Please state what prior knowledge the aims and scope passage below expects the reader to have.

## SUPPLIED PASSAGE

#####

Aims and scope

This book addresses an important class of mathematical problems (the Riemann problem) for first-order hyperbolic partial differential equations (PDEs). Such PDEs arise when modeling wave propagation in applications such as fluid dynamics, traffic flow, elasticity, and electromagnetics. The solution of the Riemann problem captures essential information about such models, and is the key ingredient in modern numerical methods for their solution.

The book covers the fundamental ideas related to classical Riemann solutions, including their special structure and the types of waves that arise, as well as the ideas behind fast approximate solvers for the Riemann problem. The emphasis is on the general ideas, but each chapter delves into a particular application.

It is assumed that the reader has some knowledge of hyperbolic problems in advance. This book is intended to supplement rather than replace standard textbooks on the theory and numerical solution of hyperbolic PDEs. It should also be useful as a tool for students or researchers seeking to better understand the nature of Riemann solutions to a particular hyperbolic system.

#####

## ENTRIES SHOWN
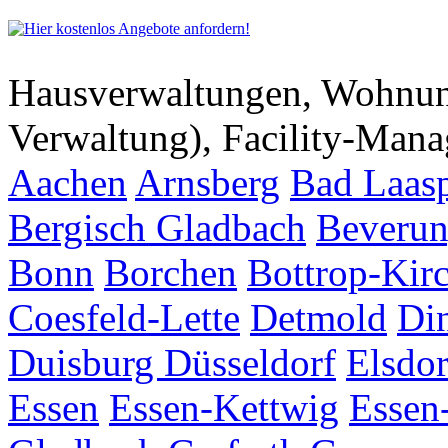
Hausverwaltungen, Wohnu
Verwaltung), Facility-Man
Aachen
Arnsberg
Bad Laas
Bergisch Gladbach
Beveru
Bonn
Borchen
Bottrop-Kir
Coesfeld-Lette
Detmold
Di
Duisburg
Düsseldorf
Elsdor
Essen
Essen-Kettwig
Essen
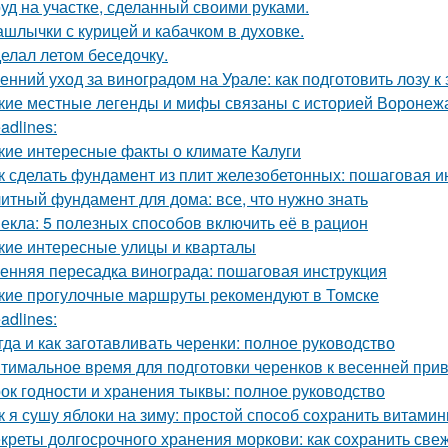
уд на участке, сделанный своими руками.
шлычки с курицей и кабачком в духовке.
елал летом беседочку.
енний уход за виноградом на Урале: как подготовить лозу к
кие местные легенды и мифы связаны с историей Воронеж
adlines:
кие интересные факты о климате Калуги
к сделать фундамент из плит железобетонных: пошаговая и
итный фундамент для дома: все, что нужно знать
екла: 5 полезных способов включить её в рацион
кие интересные улицы и кварталы
енняя пересадка винограда: пошаговая инструкция
кие прогулочные маршруты рекомендуют в Томске
adlines:
гда и как заготавливать черенки: полное руководство
тимальное время для подготовки черенков к весенней при
ок годности и хранения тыквы: полное руководство
к я сушу яблоки на зиму: простой способ сохранить витами
креты долгосрочного хранения моркови: как сохранить све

#####

## EXERCISE RESULT
Some knowledge of hyperbolic problems.